- _TASK STATEMENT_
Go over the data and copy out each line with "lines" in it.

Dataset entries:

▼▼▼

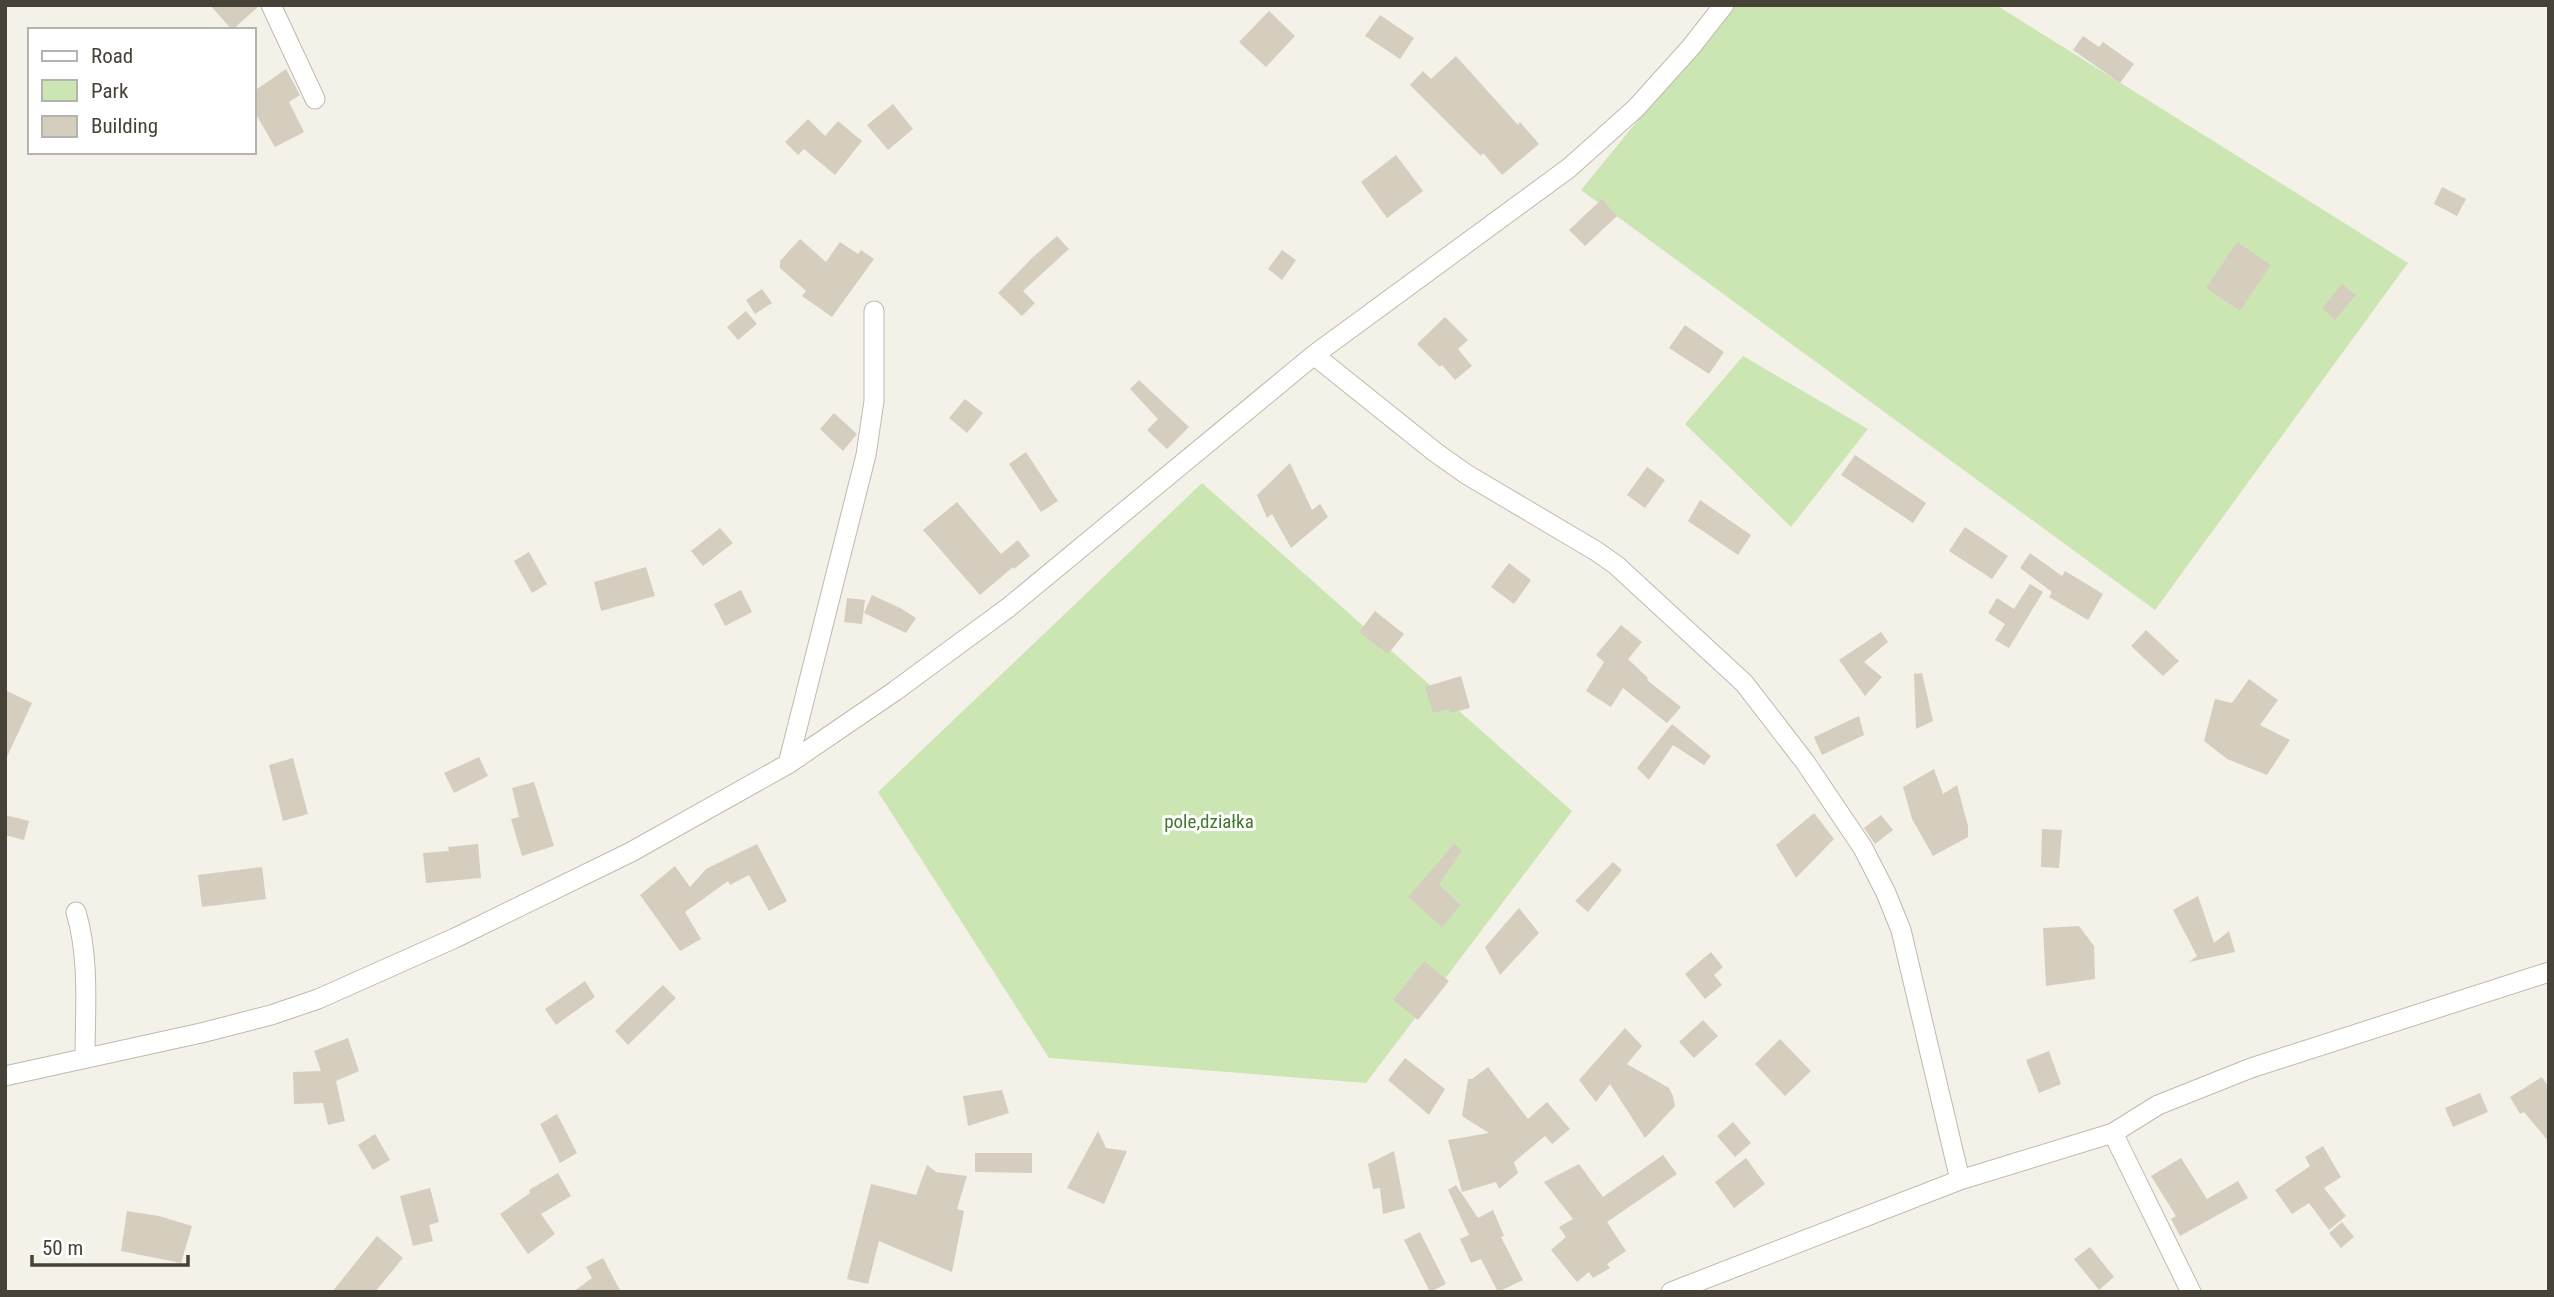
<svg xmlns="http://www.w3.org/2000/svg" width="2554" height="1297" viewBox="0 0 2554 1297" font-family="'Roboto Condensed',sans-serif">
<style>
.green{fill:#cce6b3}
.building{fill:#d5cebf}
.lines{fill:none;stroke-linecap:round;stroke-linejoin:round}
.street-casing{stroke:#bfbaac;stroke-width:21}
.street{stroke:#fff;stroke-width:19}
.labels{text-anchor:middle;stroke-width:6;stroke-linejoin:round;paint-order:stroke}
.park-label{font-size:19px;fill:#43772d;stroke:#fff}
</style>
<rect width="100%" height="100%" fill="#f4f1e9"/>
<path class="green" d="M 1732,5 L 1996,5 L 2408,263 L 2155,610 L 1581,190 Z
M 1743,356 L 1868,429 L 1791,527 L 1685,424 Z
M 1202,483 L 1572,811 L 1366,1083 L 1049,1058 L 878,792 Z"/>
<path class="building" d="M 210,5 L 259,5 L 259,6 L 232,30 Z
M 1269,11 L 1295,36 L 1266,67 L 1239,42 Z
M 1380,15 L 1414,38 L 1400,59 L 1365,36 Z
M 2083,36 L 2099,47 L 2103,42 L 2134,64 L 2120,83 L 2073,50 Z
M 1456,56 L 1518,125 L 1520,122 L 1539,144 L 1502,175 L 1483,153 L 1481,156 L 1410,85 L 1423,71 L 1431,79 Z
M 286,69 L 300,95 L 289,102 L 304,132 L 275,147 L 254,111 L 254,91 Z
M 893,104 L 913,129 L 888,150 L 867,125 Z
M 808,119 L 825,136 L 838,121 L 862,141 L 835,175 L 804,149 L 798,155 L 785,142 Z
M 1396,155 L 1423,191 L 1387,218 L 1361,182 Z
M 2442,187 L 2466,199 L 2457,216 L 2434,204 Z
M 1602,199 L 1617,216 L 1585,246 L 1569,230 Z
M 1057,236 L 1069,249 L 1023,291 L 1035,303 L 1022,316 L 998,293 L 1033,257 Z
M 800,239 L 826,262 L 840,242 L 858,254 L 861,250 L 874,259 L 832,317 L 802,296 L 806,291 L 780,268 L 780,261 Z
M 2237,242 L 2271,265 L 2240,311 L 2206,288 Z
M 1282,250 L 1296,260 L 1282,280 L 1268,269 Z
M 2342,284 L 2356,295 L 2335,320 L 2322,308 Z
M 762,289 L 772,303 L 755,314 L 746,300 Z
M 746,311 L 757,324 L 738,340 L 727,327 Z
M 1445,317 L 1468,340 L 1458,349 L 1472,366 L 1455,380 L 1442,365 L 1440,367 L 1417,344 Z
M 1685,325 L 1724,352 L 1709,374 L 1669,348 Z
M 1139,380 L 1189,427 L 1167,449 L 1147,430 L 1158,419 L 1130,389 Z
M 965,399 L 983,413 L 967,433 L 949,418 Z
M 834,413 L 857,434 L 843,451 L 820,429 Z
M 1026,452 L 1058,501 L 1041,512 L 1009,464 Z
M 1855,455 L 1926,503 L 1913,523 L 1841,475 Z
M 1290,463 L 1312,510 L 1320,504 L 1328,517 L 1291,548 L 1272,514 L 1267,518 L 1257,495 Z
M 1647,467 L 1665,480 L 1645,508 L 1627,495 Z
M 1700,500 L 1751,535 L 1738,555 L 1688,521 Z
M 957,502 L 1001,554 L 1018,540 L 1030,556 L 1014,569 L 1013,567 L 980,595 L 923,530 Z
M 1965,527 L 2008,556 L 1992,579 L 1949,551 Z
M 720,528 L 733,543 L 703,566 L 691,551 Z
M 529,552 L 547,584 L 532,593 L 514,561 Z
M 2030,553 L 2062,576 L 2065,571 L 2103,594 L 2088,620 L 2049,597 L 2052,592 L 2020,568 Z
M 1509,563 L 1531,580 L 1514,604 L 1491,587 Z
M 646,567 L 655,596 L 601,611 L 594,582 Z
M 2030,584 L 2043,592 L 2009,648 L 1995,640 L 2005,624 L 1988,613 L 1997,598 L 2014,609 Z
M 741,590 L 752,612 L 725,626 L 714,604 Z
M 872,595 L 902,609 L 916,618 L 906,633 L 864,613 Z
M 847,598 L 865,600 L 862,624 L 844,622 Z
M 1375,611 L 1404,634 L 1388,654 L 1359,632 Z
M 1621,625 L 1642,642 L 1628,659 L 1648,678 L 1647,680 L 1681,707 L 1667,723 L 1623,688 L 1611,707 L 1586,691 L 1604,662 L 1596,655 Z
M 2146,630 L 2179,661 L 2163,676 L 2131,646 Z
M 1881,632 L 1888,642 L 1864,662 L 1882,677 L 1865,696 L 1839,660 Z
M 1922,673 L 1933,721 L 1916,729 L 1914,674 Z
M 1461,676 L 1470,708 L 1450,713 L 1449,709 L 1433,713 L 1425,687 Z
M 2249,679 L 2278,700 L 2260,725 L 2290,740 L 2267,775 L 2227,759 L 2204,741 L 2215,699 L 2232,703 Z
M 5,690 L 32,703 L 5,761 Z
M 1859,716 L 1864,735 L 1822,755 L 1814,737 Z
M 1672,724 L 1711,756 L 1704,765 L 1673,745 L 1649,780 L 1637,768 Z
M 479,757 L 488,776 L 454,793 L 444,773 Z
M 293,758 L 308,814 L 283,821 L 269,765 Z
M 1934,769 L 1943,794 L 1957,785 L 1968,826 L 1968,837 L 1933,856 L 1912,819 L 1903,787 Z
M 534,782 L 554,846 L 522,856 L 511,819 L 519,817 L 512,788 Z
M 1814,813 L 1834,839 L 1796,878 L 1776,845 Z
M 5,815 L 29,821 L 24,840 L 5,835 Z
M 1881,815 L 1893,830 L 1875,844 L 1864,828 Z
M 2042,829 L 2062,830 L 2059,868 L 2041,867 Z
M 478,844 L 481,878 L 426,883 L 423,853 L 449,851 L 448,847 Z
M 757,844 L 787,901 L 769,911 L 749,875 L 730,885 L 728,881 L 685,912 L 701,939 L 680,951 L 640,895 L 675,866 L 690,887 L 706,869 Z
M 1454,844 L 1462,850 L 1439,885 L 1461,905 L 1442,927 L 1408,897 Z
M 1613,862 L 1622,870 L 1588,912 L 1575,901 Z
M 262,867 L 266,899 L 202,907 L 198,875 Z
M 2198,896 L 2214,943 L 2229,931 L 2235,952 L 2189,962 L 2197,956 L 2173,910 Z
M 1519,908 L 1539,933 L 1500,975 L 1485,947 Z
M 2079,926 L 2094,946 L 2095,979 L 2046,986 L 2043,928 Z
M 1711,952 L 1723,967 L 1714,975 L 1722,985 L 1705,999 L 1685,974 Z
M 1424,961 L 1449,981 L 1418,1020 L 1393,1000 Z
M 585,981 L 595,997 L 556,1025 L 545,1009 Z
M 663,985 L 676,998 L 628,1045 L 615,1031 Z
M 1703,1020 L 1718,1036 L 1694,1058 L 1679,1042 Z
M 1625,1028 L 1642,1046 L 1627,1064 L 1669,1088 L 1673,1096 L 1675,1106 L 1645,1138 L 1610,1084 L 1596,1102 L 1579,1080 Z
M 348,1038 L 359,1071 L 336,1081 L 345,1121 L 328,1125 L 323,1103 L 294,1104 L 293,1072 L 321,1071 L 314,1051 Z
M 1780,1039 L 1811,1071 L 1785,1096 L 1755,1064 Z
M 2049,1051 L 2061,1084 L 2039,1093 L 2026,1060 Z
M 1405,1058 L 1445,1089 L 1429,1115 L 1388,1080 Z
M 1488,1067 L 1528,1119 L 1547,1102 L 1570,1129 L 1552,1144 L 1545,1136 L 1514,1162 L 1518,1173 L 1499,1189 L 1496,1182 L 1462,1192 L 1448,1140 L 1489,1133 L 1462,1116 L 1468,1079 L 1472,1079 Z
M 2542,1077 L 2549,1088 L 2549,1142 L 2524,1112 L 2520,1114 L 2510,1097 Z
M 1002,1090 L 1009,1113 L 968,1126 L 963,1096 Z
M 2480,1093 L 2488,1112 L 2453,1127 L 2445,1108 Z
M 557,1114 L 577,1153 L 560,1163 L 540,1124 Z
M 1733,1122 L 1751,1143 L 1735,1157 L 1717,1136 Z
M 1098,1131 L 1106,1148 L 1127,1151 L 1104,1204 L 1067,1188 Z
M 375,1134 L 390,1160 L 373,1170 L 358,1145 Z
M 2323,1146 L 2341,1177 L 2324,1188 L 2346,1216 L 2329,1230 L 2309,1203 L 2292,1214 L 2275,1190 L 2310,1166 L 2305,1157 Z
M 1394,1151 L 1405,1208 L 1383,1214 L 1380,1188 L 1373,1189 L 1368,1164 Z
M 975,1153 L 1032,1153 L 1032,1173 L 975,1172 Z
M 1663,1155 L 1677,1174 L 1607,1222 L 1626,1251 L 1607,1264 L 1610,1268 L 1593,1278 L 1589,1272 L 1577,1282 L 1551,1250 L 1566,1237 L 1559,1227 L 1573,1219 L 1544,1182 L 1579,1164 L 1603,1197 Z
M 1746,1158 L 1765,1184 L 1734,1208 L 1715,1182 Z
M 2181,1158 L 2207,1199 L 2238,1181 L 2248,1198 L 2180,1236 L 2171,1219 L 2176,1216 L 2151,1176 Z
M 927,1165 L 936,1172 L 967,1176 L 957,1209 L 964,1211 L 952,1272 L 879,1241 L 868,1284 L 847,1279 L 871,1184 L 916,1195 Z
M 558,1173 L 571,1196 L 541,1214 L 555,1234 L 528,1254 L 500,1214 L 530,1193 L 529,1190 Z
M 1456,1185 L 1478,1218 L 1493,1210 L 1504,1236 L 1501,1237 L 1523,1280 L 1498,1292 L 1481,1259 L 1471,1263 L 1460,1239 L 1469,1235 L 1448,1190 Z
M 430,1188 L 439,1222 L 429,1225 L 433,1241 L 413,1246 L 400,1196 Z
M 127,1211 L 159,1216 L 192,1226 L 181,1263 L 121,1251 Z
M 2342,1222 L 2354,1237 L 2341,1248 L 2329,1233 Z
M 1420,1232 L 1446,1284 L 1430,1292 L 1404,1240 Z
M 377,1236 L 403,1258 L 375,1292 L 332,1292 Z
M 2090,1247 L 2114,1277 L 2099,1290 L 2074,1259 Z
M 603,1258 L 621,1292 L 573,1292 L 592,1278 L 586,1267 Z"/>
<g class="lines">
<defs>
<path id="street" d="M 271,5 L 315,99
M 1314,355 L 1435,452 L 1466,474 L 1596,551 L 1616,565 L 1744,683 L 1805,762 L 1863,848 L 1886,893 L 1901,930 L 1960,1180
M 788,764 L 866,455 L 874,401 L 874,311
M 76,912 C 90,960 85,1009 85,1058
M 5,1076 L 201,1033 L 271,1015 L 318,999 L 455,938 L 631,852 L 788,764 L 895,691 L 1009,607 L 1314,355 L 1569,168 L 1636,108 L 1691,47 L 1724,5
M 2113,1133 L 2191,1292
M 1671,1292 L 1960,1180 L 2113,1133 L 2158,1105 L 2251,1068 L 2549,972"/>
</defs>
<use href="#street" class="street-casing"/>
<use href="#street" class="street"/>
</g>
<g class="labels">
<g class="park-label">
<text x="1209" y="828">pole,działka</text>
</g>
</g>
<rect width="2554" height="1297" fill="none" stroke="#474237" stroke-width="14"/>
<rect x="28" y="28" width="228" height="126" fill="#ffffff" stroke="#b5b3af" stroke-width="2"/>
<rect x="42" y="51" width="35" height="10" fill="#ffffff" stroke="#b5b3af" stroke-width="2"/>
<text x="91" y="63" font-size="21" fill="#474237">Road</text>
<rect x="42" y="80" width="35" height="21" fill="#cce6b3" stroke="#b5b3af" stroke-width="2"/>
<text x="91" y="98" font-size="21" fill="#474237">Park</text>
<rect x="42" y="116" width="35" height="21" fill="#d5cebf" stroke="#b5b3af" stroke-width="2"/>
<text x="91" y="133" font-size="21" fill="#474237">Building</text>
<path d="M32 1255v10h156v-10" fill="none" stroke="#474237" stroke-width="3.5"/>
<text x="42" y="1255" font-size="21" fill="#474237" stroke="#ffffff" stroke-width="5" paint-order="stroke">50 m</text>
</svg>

▲▲▲

- _TASK OUTPUT_
.lines{fill:none;stroke-linecap:round;stroke-linejoin:round}
<g class="lines">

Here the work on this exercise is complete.